Medical commentator John Campbell, Ph.D., analyzed a South Korean peer-reviewed study that found statistically significant increases in the incidence of Alzheimer's disease and mild cognitive impairment in people who received a COVID-19 vaccine — particularly mRNA vaccines — within three months of post-vaccination.

A South Korean peer-reviewed study found statistically significant increases in the incidence of Alzheimer's disease and mild cognitive impairment in people who received a COVID-19 vaccine — particularly mRNA vaccines — within three months of post-vaccination.
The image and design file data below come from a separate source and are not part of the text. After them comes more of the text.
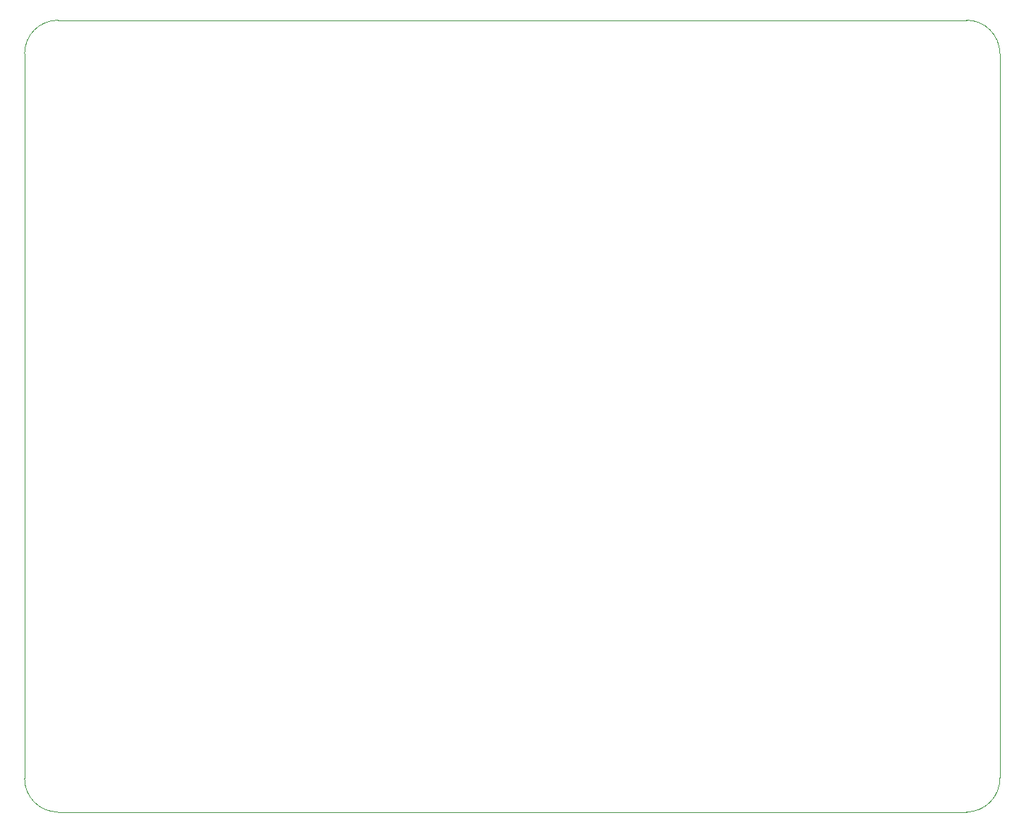
<source format=gm1>
G04 #@! TF.GenerationSoftware,KiCad,Pcbnew,(6.0.8)*
G04 #@! TF.CreationDate,2023-01-21T21:03:47+01:00*
G04 #@! TF.ProjectId,HB-UNI-SEN-POOL_2023_05,48422d55-4e49-42d5-9345-4e2d504f4f4c,rev?*
G04 #@! TF.SameCoordinates,Original*
G04 #@! TF.FileFunction,Profile,NP*
%FSLAX46Y46*%
G04 Gerber Fmt 4.6, Leading zero omitted, Abs format (unit mm)*
G04 Created by KiCad (PCBNEW (6.0.8)) date 2023-01-21 21:03:47*
%MOMM*%
%LPD*%
G01*
G04 APERTURE LIST*
G04 #@! TA.AperFunction,Profile*
%ADD10C,0.050000*%
G04 #@! TD*
G04 APERTURE END LIST*
D10*
X52895000Y-36146300D02*
G75*
G03*
X48895000Y-40146300I0J-4000000D01*
G01*
X52895000Y-131146300D02*
X161895001Y-131147427D01*
X161895000Y-36146300D02*
X52895000Y-36146300D01*
X165895000Y-127051300D02*
X165895000Y-40146300D01*
X165895000Y-40146300D02*
G75*
G03*
X161895000Y-36146300I-4000000J0D01*
G01*
X48895000Y-40146300D02*
X48895000Y-127146300D01*
X48895000Y-127146300D02*
G75*
G03*
X52895000Y-131146300I4000000J0D01*
G01*
X161895001Y-131147428D02*
G75*
G03*
X165895000Y-127051300I-1J4001128D01*
G01*
M02*

</source>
The South Korean researchers — who on May 28 published their findings in QJM: An International Journal of Medicine — said they undertook the study due to concerns of COVID-19 vaccine side effects, "particularly potential links to neurodegenerative diseases such as Alzheimer's disease."

Medical commentator John Campbell, Ph.D., who analyzed the study on a July 22 episode of his YouTube show, asked why Western countries such as the U.S. or U.K. aren't investigating such potential links. "Why is it often the Asian countries that seem to be leading the way in openness on this?"

According to Campbell, part of what's preventing Western countries is that governments and pharmaceutical companies have refused to release low-level participant data. "Could it be that researchers in the West are working under limitations?"

In the South Korean study, researchers analyzed data from the Korean National Health Insurance Service from more than half a million residents of Seoul, South Korea, age 65 and older.